● **Document section**
What is the danger that a "rogue nation" might unilaterally attempt geoengineering and change the climate without asking?
 
If geoengineering were as easy as some people claim, if it only took a few planes, maybe someone could do that, but in reality it's a huge scheme. If you mean a nation like Iran, they don't have the resources to do anything like this.
 
It would take a big nation like the U.S., or the European Union. Maybe Russia, China or India. Some of these countries already do local and regional weather modification. During the Beijing Olympics, for example, the Chinese seeded the clouds to try and wash pollution out of the air. Russia uses weather modification to coax snow to fall outside of major cities. But for a single nation to take on global geoengineering could be an act of aggression. It would violate international treaties. Then again, if we had a means of fixing the climate, then is doing nothing also an immoral act?
 
Assuming someone could get past all the logistical hurdles such as using planes that don't yet exist, would geoengineering work?

● **Using the information**
A. Repeat the stretch of the geoengineering passage from "It would take" through "would geoengineering work?".
B. According to the geoengineering passage, what did the Chinese do during the Beijing Olympics?
C. List every nation or union that the geoengineering passage names as big enough to take on a geoengineering scheme.

● **Records shown**
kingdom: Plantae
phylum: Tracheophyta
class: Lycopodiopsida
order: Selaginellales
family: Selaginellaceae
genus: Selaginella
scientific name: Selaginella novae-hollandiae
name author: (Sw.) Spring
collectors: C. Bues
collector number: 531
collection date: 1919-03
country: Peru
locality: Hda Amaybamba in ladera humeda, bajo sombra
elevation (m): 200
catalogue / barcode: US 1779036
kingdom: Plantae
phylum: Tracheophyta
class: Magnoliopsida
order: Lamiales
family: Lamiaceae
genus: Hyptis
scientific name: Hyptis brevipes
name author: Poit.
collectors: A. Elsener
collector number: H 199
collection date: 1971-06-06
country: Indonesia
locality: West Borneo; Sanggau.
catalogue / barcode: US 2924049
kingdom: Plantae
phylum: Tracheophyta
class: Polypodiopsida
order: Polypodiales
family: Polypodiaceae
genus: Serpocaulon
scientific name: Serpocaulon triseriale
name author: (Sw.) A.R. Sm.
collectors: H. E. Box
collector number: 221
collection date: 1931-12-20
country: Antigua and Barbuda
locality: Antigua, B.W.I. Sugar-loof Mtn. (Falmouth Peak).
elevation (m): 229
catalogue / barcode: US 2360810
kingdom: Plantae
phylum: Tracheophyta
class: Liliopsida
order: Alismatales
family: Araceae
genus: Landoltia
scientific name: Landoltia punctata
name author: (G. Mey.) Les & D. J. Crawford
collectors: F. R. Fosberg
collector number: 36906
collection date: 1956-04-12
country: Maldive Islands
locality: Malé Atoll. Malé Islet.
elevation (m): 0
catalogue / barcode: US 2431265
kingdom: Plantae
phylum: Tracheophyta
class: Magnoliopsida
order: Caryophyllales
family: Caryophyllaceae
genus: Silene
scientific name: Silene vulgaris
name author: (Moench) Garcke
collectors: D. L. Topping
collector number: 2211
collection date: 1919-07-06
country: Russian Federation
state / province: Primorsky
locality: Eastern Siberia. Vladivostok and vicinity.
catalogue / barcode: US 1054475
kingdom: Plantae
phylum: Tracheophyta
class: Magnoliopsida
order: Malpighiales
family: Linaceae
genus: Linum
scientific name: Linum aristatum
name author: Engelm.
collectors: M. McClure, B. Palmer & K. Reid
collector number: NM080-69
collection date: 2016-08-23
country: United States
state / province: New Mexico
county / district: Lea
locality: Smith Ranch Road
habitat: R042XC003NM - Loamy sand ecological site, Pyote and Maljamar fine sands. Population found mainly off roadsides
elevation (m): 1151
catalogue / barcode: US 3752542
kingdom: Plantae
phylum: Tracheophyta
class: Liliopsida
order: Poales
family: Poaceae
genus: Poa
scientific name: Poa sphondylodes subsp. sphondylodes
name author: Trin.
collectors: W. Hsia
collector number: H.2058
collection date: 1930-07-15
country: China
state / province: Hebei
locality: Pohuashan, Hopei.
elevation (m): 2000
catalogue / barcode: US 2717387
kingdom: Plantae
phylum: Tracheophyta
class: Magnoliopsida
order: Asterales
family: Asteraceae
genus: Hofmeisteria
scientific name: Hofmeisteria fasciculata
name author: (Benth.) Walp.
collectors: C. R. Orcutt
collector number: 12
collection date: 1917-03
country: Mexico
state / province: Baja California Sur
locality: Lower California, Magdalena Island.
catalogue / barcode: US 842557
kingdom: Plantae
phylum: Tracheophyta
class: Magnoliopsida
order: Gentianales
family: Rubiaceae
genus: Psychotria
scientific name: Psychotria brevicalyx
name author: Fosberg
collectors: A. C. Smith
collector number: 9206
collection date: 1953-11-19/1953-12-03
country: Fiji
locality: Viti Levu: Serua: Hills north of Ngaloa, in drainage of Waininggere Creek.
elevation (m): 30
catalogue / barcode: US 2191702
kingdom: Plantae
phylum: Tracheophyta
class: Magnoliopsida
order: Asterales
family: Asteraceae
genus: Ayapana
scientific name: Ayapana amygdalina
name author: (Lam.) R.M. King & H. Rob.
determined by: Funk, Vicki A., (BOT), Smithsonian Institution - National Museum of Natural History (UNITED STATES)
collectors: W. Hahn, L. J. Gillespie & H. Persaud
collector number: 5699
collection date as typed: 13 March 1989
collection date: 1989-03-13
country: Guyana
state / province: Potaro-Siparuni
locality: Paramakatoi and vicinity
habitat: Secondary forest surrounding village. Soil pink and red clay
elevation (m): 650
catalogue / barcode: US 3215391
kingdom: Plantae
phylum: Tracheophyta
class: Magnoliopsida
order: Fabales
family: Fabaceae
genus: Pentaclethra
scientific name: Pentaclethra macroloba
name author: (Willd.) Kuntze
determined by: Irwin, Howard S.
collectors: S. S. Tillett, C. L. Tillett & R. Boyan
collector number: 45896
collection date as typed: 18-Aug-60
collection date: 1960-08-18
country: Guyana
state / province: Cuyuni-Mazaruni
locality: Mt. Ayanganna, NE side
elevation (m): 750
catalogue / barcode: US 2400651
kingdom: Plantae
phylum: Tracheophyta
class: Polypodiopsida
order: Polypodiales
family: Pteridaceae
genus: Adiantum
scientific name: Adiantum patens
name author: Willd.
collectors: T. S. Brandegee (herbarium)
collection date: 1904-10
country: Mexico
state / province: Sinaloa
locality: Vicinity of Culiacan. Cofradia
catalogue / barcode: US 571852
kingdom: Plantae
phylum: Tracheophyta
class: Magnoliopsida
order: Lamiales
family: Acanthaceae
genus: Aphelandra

● **Exercise answers**
A.
It would take a big nation like the U.S., or the European Union. Maybe Russia, China or India. Some of these countries already do local and regional weather modification. During the Beijing Olympics, for example, the Chinese seeded the clouds to try and wash pollution out of the air. Russia uses weather modification to coax snow to fall outside of major cities. But for a single nation to take on global geoengineering could be an act of aggression. It would violate international treaties. Then again, if we had a means of fixing the climate, then is doing nothing also an immoral act?
 
Assuming someone could get past all the logistical hurdles such as using planes that don't yet exist, would geoengineering work?

B. They seeded the clouds to try to wash pollution out of the air.

C.
- The U.S.
- The European Union
- Russia
- China
- India